5.)    The use of knowledge organisers and knowledge notes for some subjects keeps essential information together to guard against split-attention effect. Children are taught to forge connections between their current learning and the ‘big picture’ of subject content.

Our Early Years Curriculum is carefully planned and implemented to enable children to achieve the Early Learning Goals (ELGs). Through the Understanding the World goal children learn about their immediate environment, recognise places on maps and aerial photos, make their own maps and explore and contrast other places through images, video and stories. ELG objectives with geography content are mapped against Key Stage 1 objectives to ensure teaching is sequential throughout the school, building upon the children’s prior learning.

Our geography curriculum capitalises on the village of Washington’s unique location within the South Downs National Park and close proximity to the coast.
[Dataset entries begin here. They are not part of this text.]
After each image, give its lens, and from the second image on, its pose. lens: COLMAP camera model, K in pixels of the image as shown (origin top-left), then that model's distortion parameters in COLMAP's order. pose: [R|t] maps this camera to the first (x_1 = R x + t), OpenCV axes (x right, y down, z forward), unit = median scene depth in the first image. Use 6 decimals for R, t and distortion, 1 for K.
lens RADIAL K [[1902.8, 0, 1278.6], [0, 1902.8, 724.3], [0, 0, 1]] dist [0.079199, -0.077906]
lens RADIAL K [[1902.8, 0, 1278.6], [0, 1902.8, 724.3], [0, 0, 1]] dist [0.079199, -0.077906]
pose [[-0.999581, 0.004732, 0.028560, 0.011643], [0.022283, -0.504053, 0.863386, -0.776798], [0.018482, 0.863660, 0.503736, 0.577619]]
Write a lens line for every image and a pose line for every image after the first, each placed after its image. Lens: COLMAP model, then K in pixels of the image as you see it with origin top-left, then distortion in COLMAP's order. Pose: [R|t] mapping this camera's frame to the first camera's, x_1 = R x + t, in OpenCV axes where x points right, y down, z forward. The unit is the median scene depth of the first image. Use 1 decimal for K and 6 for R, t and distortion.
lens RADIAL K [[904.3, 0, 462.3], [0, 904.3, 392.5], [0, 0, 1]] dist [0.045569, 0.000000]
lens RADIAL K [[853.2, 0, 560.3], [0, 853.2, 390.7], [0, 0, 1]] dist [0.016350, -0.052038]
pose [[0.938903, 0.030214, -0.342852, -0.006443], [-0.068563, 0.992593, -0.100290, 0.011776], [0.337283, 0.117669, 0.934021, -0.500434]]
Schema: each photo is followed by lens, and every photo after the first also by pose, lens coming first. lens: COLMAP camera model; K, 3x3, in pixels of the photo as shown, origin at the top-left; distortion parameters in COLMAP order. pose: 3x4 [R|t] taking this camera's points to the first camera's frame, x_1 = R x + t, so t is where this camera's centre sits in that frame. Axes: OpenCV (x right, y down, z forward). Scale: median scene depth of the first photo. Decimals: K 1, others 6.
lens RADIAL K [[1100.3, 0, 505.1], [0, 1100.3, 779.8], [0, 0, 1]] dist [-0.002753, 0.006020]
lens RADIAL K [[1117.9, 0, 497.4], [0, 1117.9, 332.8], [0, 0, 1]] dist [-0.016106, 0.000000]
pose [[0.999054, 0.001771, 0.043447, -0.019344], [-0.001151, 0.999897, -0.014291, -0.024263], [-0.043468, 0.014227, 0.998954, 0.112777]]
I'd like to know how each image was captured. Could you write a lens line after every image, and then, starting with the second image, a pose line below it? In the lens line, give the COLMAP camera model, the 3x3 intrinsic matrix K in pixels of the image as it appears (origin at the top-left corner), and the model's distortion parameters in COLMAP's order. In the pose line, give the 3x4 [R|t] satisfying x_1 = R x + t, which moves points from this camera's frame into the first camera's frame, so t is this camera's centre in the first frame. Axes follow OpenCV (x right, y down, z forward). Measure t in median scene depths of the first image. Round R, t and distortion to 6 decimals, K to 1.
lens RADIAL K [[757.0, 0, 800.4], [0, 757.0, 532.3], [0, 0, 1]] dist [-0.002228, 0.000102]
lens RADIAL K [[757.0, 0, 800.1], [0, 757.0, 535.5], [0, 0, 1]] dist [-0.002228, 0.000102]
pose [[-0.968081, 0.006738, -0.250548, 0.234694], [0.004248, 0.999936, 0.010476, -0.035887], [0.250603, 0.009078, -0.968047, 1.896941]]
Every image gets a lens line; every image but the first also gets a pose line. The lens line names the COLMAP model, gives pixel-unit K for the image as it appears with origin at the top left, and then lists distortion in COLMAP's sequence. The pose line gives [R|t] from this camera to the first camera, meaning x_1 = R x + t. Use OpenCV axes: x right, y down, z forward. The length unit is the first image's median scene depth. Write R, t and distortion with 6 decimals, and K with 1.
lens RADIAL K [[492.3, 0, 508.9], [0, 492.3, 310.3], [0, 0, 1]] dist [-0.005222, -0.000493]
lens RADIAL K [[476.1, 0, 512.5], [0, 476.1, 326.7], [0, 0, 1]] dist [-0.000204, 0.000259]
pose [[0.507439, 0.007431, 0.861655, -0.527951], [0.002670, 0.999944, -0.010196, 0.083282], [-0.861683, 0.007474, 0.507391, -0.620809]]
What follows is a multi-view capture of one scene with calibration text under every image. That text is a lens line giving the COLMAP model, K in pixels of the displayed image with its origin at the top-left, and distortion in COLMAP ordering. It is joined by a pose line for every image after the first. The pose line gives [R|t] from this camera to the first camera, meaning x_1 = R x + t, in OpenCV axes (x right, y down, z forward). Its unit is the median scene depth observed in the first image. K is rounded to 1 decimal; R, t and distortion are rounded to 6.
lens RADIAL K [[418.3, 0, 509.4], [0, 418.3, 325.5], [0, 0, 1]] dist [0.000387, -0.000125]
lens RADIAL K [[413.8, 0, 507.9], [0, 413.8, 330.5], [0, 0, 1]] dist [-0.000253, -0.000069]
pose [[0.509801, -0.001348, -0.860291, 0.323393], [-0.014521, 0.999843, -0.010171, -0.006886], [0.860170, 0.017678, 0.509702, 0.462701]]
Our extensive grounds and commitment to our Outdoor Environment ensure fieldwork knowledge and skills are taught practically and our programme of educational visits within and beyond the locality consolidates children’s knowledge.

Children also have the opportunity to participate in Eco Club, Nature Club and Forest School, which help provide rich experiences to connect their geographical knowledge and understanding to tangible outcomes.

Impact

  • Our Geography curriculum ensures that children leave St Mary’s:
  • Remembering key knowledge of places and locations as outlined in the National Curriculum and how to source geographical information as required.
  • Able to use a variety of vital vocabulary with which to discuss their geographical knowledge and understanding.
  • Knowing how their actions affect the local environment and the sustainability of the Earth’s resources.
  • Training, planning and teaching our Geography curriculum ensures:
  • Teachers with secure subject knowledge, an appreciation of the structure of geography as a subject and an appreciation of the relationship between the two.
  • Teachers able to assess pupils’ learning against our Progression Map objectives.